SEATTLE - Monday is decision day.
The NBA's combined relocation and finance committee are expected to discuss the future of the league's Kings franchise, and make a recommendation on their immediate future. The teleconference is expected to last a couple of hours, and wrap up by early afternoon Seattle time.
Investor Chris Hansen has a signed purchase agreement with the Maloof family to buy 65 percent of the Kings for $341 million, and a total valuation of $525 million. He then offered to raise that valuation to $550 million. Hansen has already paid the Maloofs $30 million, in the form of a down payment.
That's because of the effort in Sacramento to come up with a competitive offer to keep the franchise there. Sacramento Mayor Kevin Johnson has led an effort to put together a $441 million term sheet, passed by that City's council, that uses $258 million in public financing to build a new downtown Sports and Entertainment complex. Johnson and a group of investors led by Golden State Warriors owner Vivek Ranadive believe it could be enough to propel the league, and the Maloofs, to reject Hansen in favor of their "back-up" offers.
There have been conflicting reports about whether that group's bid was binding, and included a down payment.
It is believed that the committee, made up of 12 NBA Owners, have now reviewed both proposals and vetted the ownership groups.
They've also likely vetted both arena plans, the financing, and legal hurdles to completion.
Last week, the Seattle chapter of the ILWU signaled it has made a formal appeal of a judge's decision to dismiss the lawsuit it filed against Hansen. That lawsuit focused on the handling of the current environmental review for the Seattle Arena proposal, scheduled for completion in November.
A spokesperson for Seattle City attorney Pete Holmes tells me response will come in June, with probable hearing in July. Holmes spokesperson Kimberly Mills wrote, via email, “The City believes it will prevail, again.”
Sports Law Expert Michael McCann, NBA TV contributor, and Director of the University of New Hampshire's Law Sports & Entertainment Law Institute says "I don't expect ILWU filing of an appeal to play significant role w/ NBA decision. Appeal was expected & appeals usually fail."
A pair of California attorneys are also threatening to sue over the Sacramento proposal.
In a letter to city leaders dated April 22, Patrick Soluri and Jeffrey Anderson allege that the city has failed to respond to a public records request.

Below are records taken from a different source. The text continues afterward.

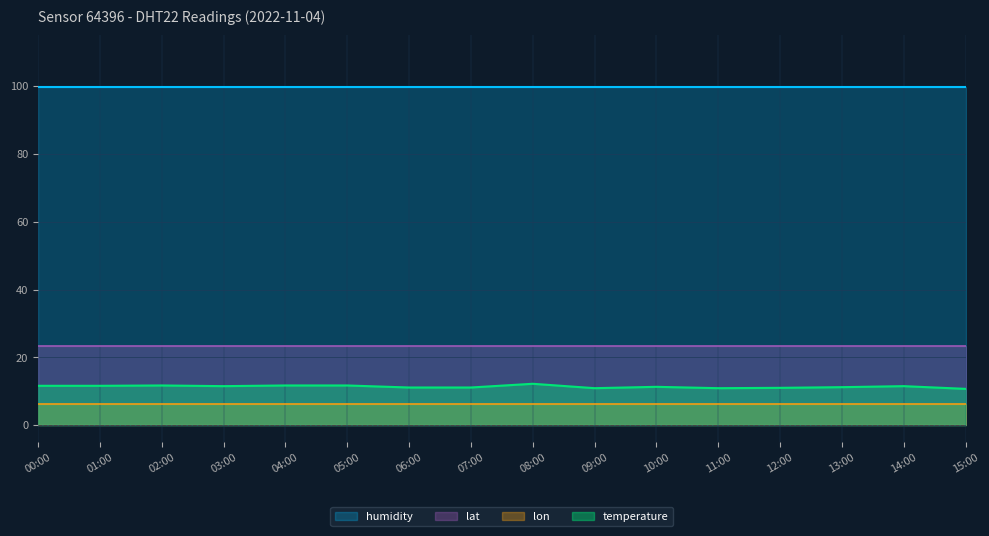

At which category is the sum across all series the highest?

08:00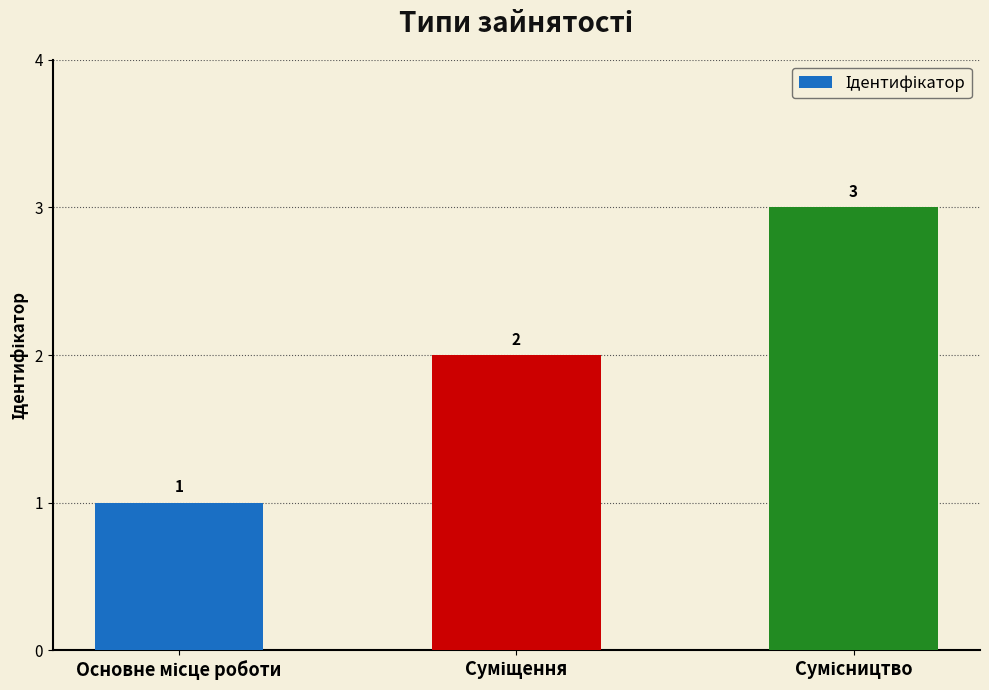

Count the values in the range 1 to 3.

3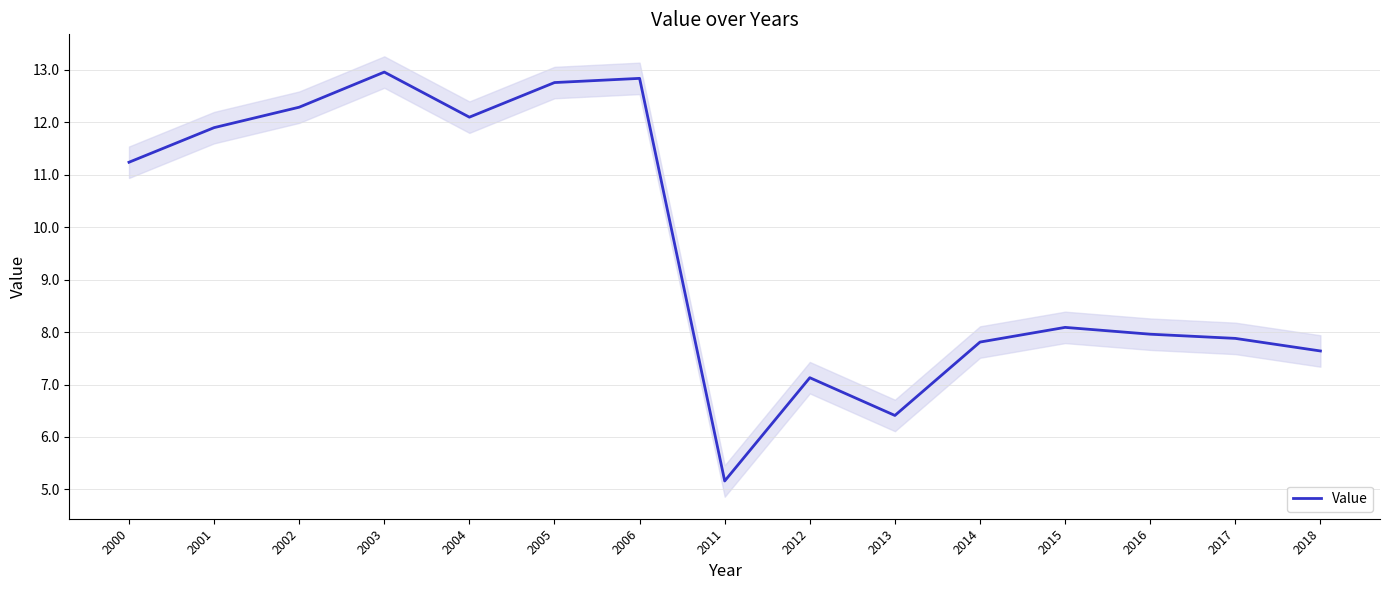

The value at 2006 is 12.8. True or false?

True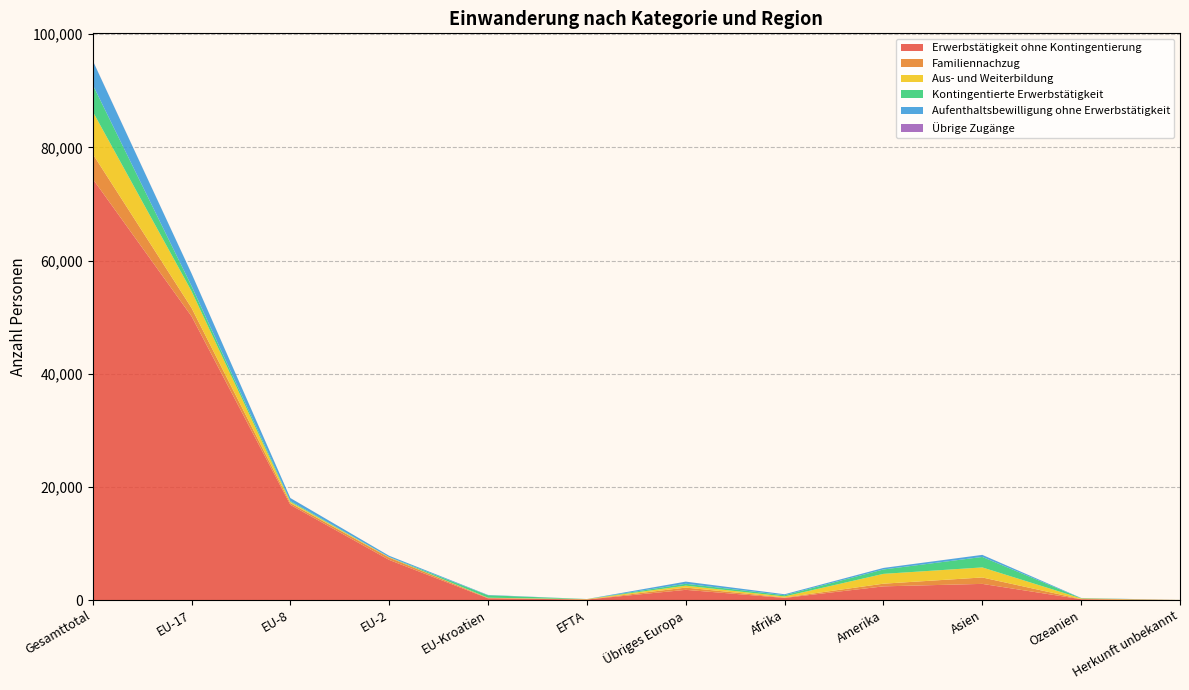

Reading left to right, what are all the values shown in this chart?

Erwerbstätigkeit ohne Kontingentierung: Gesamttotal=74453	EU-17=50159	EU-8=16823	EU-2=7087	EU-Kroatien=298	EFTA=86	Übriges Europa=1799	Afrika=369	Amerika=2415	Asien=2852	Ozeanien=141	Herkunft unbekannt=2
Familiennachzug: Gesamttotal=4411	EU-17=1481	EU-8=309	EU-2=416	EU-Kroatien=79	EFTA=13	Übriges Europa=400	Afrika=80	Amerika=473	Asien=1135	Ozeanien=25	Herkunft unbekannt=0
Aus- und Weiterbildung: Gesamttotal=7498	EU-17=2963	EU-8=215	EU-2=59	EU-Kroatien=26	EFTA=67	Übriges Europa=337	Afrika=186	Amerika=1735	Asien=1775	Ozeanien=128	Herkunft unbekannt=7
Kontingentierte Erwerbstätigkeit: Gesamttotal=4738	EU-17=911	EU-8=148	EU-2=25	EU-Kroatien=438	EFTA=2	Übriges Europa=339	Afrika=216	Amerika=777	Asien=1850	Ozeanien=31	Herkunft unbekannt=1
Aufenthaltsbewilligung ohne Erwerbstätigkeit: Gesamttotal=4259	EU-17=2212	EU-8=530	EU-2=228	EU-Kroatien=59	EFTA=8	Übriges Europa=375	Afrika=171	Amerika=270	Asien=365	Ozeanien=41	Herkunft unbekannt=0
Übrige Zugänge: Gesamttotal=27	EU-17=15	EU-8=3	EU-2=2	EU-Kroatien=0	EFTA=0	Übriges Europa=2	Afrika=0	Amerika=1	Asien=4	Ozeanien=0	Herkunft unbekannt=0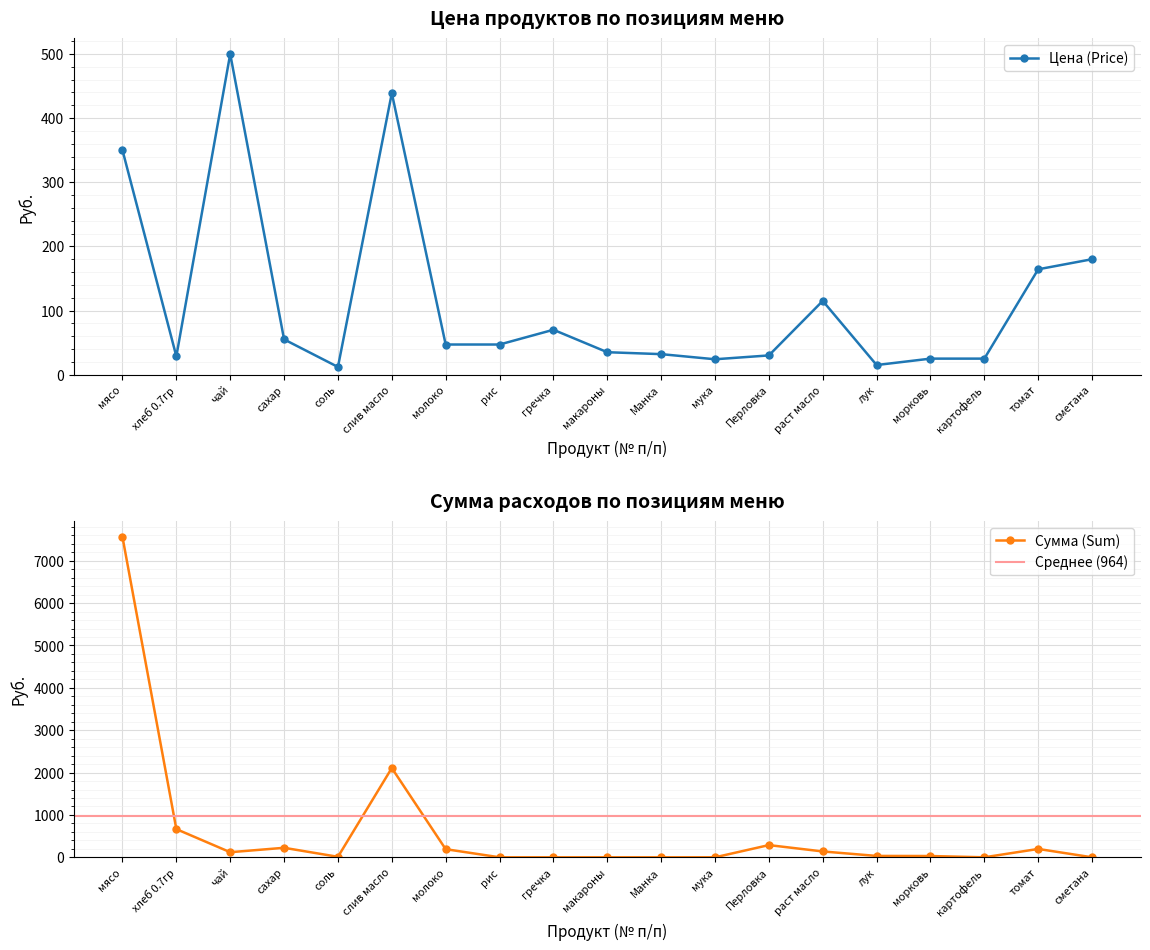

Which series ends up on top after the final intersection of Сумма (Sum) and Цена (Price)?

Цена (Price)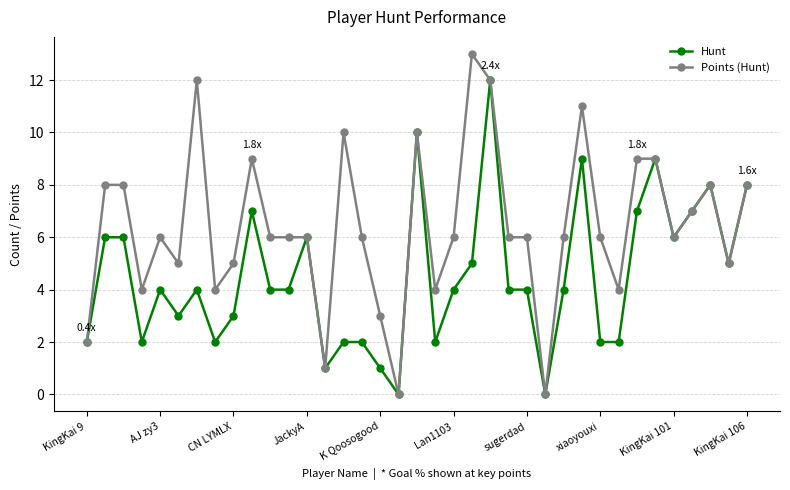

What are all the series names shown in the legend?

Hunt, Points (Hunt)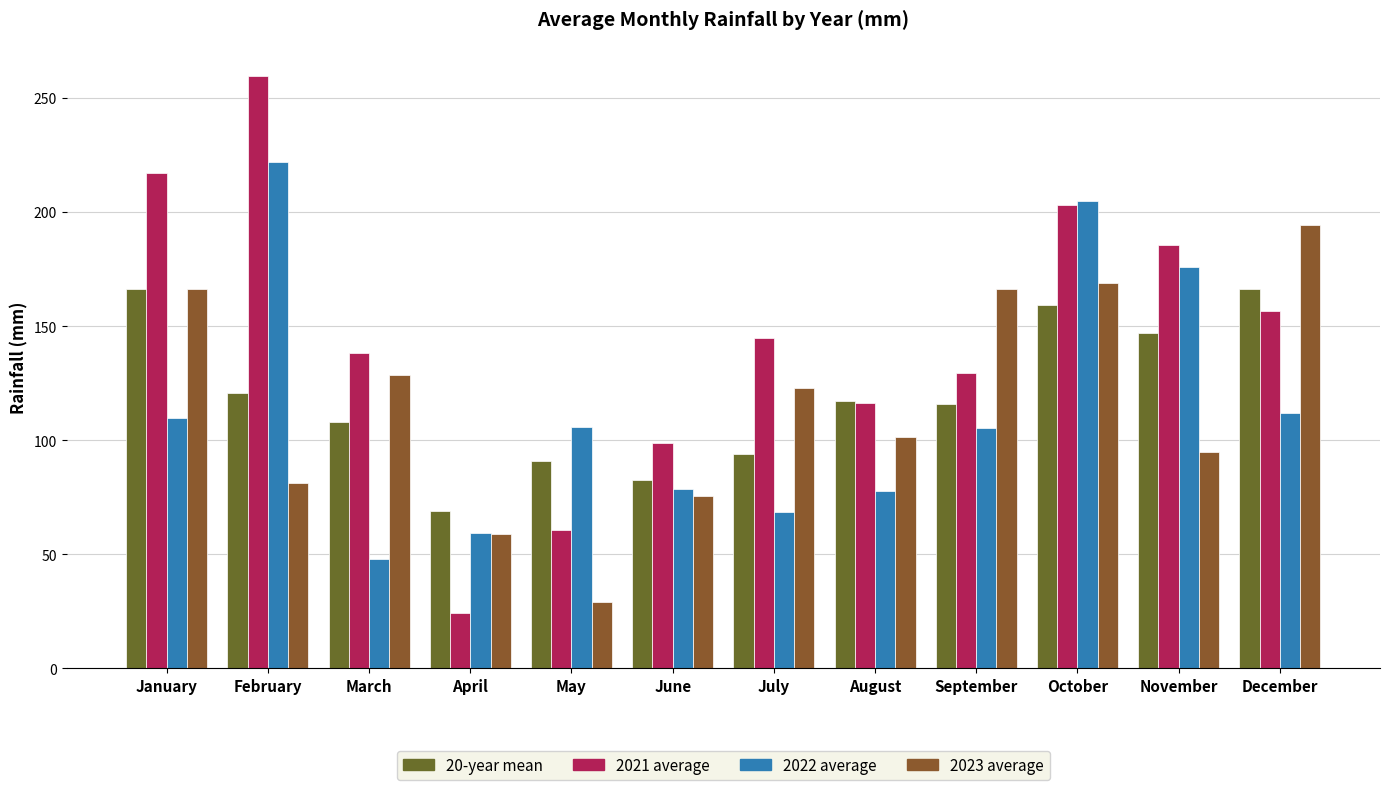

What is the highest value of the 2021 average series?

259.8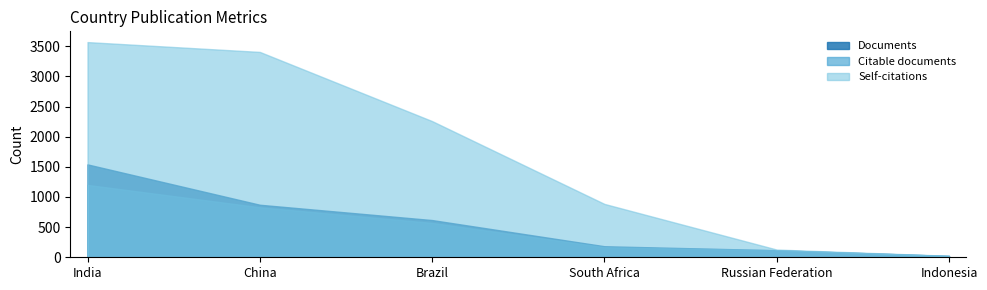

List the labels in order of Citable documents value, smallest first.

Indonesia, Russian Federation, South Africa, Brazil, China, India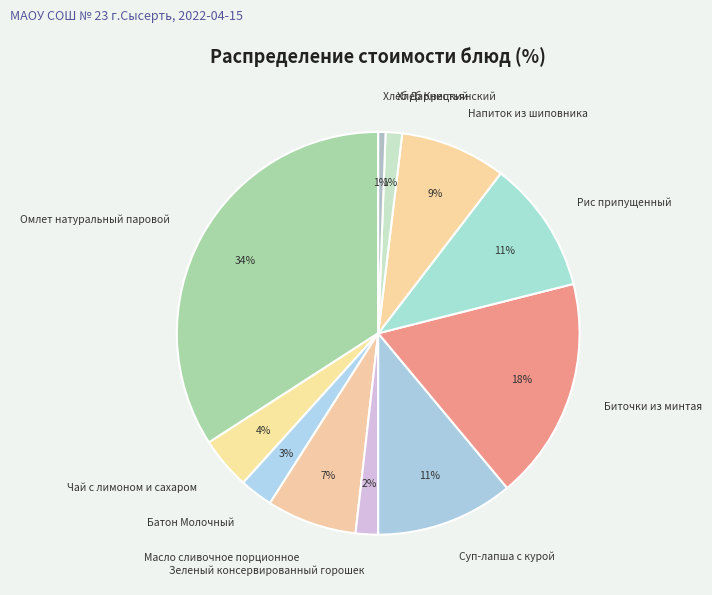

Between Масло сливочное порционное and Батон Молочный, which is larger?

Масло сливочное порционное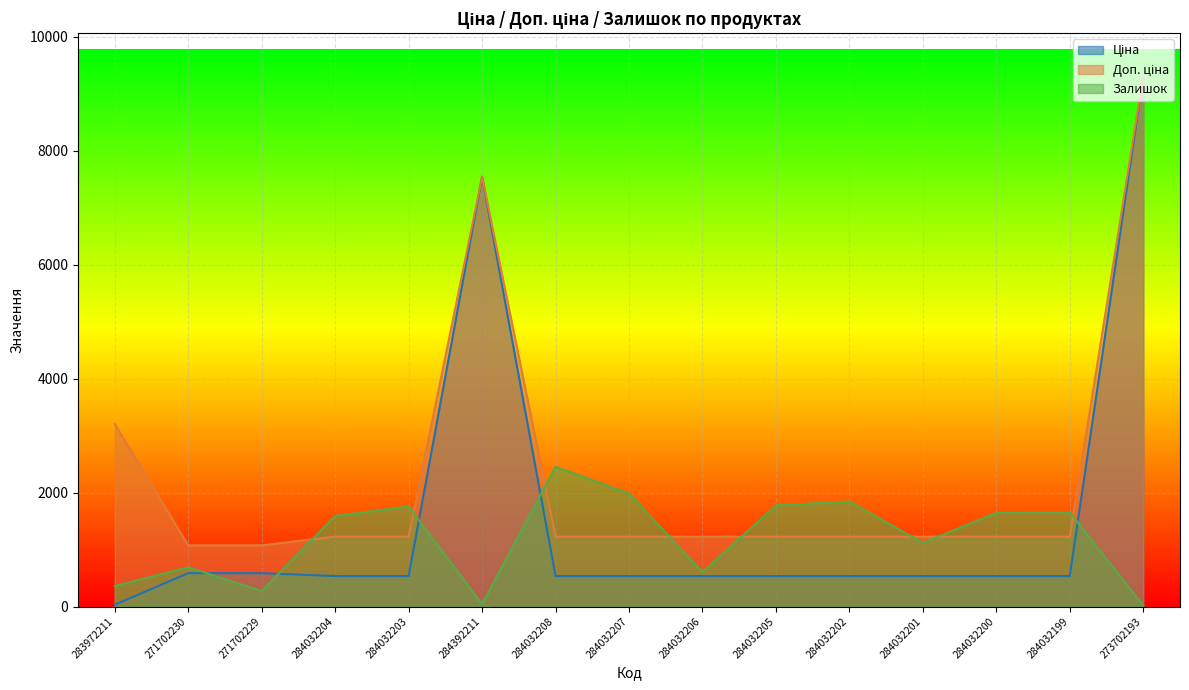

After their last crossing, which series has the higher values: Доп. ціна or Залишок?

Доп. ціна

The letter continues: "It is our understanding that the investor group informed you and the Mayor that the Kings franchise was not worth the $525 million being offered by the Seattle investor group, and the investor group demanded compensation from the City in order to make up the difference between their estimated value of $400 million and the required $525 million to acquire the Kings. This secret compensation would be conveyed vis-à-vis three 'sweeteners' to the investor group that are not included in the publicly-disclosed Arena subsidy in the amount of $258 million. These three 'sweeteners,' include the conveyance of parking facilities, billboard leases and intentionally understated fair market value of the City-owned real estate."
Soluri tells KING5 he is representing a "broad coalition of people" and he already has "very credible evidence" showing what he calls a "secret subsidy."
The members of the NBA's joint relocation and finance committee include:
- Clay Bennett - Oklahoma City Thunder
- Jim Dolan - New York Knicks
- Wyc Grousbeck - Boston Celtics
- Ted Leonsis - Washington Wizards
- Micky Arison - Miami Heat
- Greg Miller - Utah Jazz
- Robert Sarver - Phoenix Suns
- Herb Simon - Indiana Pacers
- Larry Tanenbaum - Toronto Raptors
- Glen Taylor - Minnesota Timberwolves
- Peter Holt - San Antonio Spurs
- Jeanie Buss - Los Angeles Lakers
The committee, after they make their recommendation, are expected to issue a final report to the other owners. That could take another five days, and NBA Owners would then not vote on the matter for at least another seven business days. NBA Commissioner David Stern said last Thursday that he believes a final vote may not happen until the week of May 13.